Everyone is different, sometimes people love the horn and have no issue with it, including me. While some hate it.

The fumes are only really a problem if you are in the very front of the very first car and there’s no baggage car, but those rooms are usually for crew, and if a transdorm is on that train it is definitely for the crew.

I’ve never really experienced the fumes, and the horn doesn’t bother me. You can always request the car that’s furthest away from the front.
 
I was in the sleeper on The Cap Ltd #30 10/23, roomette 3 - middle of the car. The sleeper was the car next to the engine, the horn was really loud. I didn't notice any fumes. Foam earplugs helped with the horn but didn't eliminate it.
 
The horn can be quite loud when you're right behind the locomotive but you can ask for another sleeper at booking. Superliner sleepers seem to have little or no air filtration and I can smell diesel fumes during acceleration and brake fumes when stopping. The Siemens Charger locomotives should help cut down on diesel soot. If this is an issue my advice is to start with a shorter trip and see how that goes first.
 
I was on Sunset Limited #1 NOL->TUS last week and was in the sleeper. We were the first car. Through San Antonio, I found the horn to be pretty constant. Annoying at first but then it sort of became ingrained. Once we got past San Antonio and into the desert, it wasn’t an issue.

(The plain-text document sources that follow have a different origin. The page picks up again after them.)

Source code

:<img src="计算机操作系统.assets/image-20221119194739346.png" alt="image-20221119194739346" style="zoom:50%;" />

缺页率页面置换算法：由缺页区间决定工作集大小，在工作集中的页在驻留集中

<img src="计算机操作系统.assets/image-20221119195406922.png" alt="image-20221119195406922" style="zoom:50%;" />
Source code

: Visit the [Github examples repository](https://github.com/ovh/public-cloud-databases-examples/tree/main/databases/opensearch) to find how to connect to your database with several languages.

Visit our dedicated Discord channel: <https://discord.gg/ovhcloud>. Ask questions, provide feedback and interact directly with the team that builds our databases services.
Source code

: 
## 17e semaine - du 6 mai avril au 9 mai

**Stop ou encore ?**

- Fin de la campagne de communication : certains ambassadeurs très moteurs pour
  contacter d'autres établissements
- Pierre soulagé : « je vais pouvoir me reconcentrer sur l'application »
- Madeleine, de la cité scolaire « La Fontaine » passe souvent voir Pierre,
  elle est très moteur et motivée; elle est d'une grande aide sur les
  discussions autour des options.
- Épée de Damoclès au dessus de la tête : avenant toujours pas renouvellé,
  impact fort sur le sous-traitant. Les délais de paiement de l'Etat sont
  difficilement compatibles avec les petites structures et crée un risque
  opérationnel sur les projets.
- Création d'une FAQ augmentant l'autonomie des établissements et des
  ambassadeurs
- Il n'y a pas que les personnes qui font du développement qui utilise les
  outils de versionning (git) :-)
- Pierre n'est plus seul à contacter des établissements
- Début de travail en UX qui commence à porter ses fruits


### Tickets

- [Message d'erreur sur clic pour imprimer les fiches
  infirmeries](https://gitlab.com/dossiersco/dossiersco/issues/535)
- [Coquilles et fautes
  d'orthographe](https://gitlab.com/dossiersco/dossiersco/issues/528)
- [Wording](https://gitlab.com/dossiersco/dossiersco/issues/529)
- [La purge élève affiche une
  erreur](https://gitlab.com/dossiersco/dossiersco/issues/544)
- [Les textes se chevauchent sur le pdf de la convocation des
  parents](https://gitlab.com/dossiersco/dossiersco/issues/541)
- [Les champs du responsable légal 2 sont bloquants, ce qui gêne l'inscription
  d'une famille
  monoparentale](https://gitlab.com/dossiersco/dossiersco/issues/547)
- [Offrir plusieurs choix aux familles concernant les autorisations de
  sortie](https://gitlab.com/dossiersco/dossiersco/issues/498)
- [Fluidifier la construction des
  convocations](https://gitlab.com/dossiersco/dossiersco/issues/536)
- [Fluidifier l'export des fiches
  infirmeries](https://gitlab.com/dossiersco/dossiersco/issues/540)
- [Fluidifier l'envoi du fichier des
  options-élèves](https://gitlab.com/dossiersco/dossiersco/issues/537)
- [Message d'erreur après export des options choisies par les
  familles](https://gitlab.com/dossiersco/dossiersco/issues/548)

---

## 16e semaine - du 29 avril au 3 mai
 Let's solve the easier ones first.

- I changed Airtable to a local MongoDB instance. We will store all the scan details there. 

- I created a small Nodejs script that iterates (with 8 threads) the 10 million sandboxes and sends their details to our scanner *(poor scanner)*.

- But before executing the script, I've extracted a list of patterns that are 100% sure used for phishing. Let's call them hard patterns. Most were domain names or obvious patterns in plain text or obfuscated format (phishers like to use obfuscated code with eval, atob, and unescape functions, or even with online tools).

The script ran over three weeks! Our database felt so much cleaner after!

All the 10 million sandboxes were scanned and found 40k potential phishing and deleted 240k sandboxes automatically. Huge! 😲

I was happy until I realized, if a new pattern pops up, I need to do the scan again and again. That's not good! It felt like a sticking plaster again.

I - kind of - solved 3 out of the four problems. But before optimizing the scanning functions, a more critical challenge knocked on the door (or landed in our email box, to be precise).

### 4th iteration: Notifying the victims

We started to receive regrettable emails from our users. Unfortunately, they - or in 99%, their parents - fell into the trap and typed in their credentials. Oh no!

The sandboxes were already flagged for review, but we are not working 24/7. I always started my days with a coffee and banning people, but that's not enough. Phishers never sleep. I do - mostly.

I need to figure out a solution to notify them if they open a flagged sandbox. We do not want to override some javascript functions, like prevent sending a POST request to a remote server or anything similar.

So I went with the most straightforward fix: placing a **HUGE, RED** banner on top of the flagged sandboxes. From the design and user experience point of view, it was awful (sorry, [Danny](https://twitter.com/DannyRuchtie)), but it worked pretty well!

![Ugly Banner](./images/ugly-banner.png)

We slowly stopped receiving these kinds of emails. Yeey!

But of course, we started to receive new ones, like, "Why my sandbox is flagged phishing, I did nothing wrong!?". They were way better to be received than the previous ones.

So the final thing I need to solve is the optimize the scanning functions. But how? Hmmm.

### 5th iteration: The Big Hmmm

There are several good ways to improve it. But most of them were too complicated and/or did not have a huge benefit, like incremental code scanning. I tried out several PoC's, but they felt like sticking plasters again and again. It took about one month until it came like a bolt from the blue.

i did notice the fumes in my room, but my dad did not. I didn’t find them to be overwhelming and there were certainly enough “fresh air” stops along the way to clean out the lungs if needed. At least imo. We had bedroom D.Lower level rooms may not have the same exposure though.
 
The horn never bothered me, but the fumes did. Going to one of the Gatherings the fumes caused me to have a problem which resulted in losing my voice for several weeks. There was a medical term for it, but I can't remember what it was. However, that was a very extreme case and I have never heard of anyone else having that happen.
 
In summer 1944 some of my family were in an open-wondow coach (Mom & I were in a parlor car on a separate train) and my brother remembers sticking a conical paper cup out the window and having it fill up with cinders though well behind the steam locomotive. But over the decades passenger cars were never next to an engine because so many mail & baggage cars were in between. Today on the Chicago-Saint Louis trains the BC/cafe car may be next to the engine or at the opposite end.